Роман, чуткий к стрессовой ситуации Жилкина, отвел его ночевать к родителям.

Аня и Вера приняли душ и блаженно растянулись на своих привезенных крахмальных простынях:

– Люблю чистое белье, – сказала Аня. – Не стала бы спать с мужиком, если бы увидела у него грязные уши или несвежие носки.

Ветлова отмолчалась.

– Ты еще не спишь? Вера, ведь то, что собрано в этой квартире, – мебель, часы, вазы, всё это чужое, хотя и красиво. Тот быт развалился. Пусть будет скромно, но своё. Юра так обставил всё, потому что ждал тебя. Он тебя любит.


4. Свеча заплывшая воском.

Утром Ветлова очнулась после тяжкого сна, удивившись, почему она до сих пор в этой квартире? Раздвинула шторы и спросила Аню:

– Давай попросим Юру, чтобы он повел нас к Гулову? Посмотришь его маленькие этюды, если Гулов их ещё не распродал.
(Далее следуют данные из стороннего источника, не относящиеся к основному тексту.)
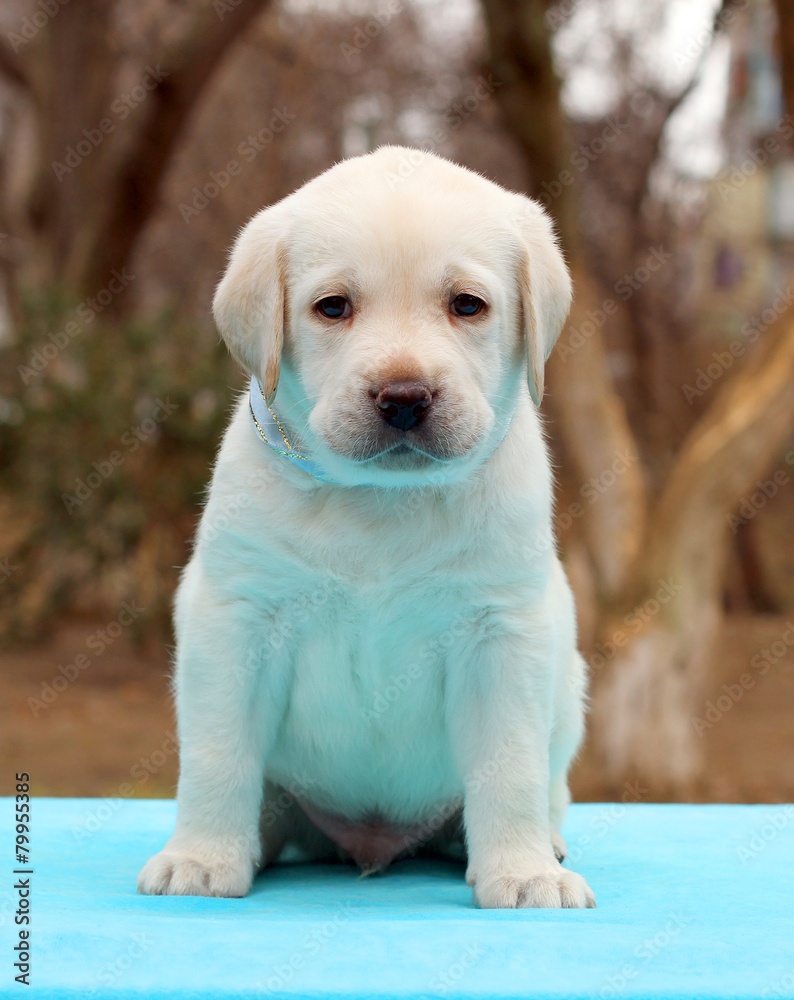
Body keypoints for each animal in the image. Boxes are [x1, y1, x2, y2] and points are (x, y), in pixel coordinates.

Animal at [139, 146, 592, 908]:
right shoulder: (236, 618)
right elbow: (218, 754)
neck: (383, 501)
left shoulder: (501, 632)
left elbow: (510, 765)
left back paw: (541, 846)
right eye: (333, 307)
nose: (404, 398)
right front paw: (200, 858)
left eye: (467, 305)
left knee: (547, 786)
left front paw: (524, 872)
– Вера, ты осуждаешь меня за кокетство с Фикусом, но твоя мораль более жестокая. Юра у тебя неплохой мужик, талант. Его засосала жизнь, Юра страдает, у него был микроинфаркт. Ещё и тем усугубляешь жизнь окружающим, что хочешь во всем быть чистой и правой.

Проглотив пилюлю, Ветлова не нашла ответа.
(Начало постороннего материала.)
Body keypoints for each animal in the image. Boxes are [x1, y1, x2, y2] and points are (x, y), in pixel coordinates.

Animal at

– Вот что, я пойду с Романом искать дом моей бабушки. А ты, если хочешь увидеть Гулова, делай так, чтобы Юра об этом не знал.

– Исподтишка?! – всё же позвонила Гулову на работу.

– Приходи! – бодро ответил Вячеслав, будто они недавно виделись.

Доехала до городка медиков, нашла корпус, подождала немного в коридоре.

– Вячеслав Иванович допоздна тут сидит, рисует в своем кабинете, – доложила молоденькая медсестра.

Гулов появился у дверей кабинета, прошёл первым. Что-то продолжал искать, перекладывал листки, опустив голову. Внезапно сел и замер перед ней.

– Я удивилась, что ты ещё здесь, – молвила Вера.

– А где ж ещё? – продолжая насыщаться зрением.

Она плотнее сжала рот. Припухлость под глазами тяжелела. Протянула шею, помогая родиться звуку:

– Ты знал, что я приехала? – заплывая внутри, как свеча, хрупким воском.

– Наверное, уже весь фонд знает. – вздохнул Вячеслав, пересадил её в кресло, придвинулся ближе, коснувшись её коленей. – В гостинице-то не хотела остановиться?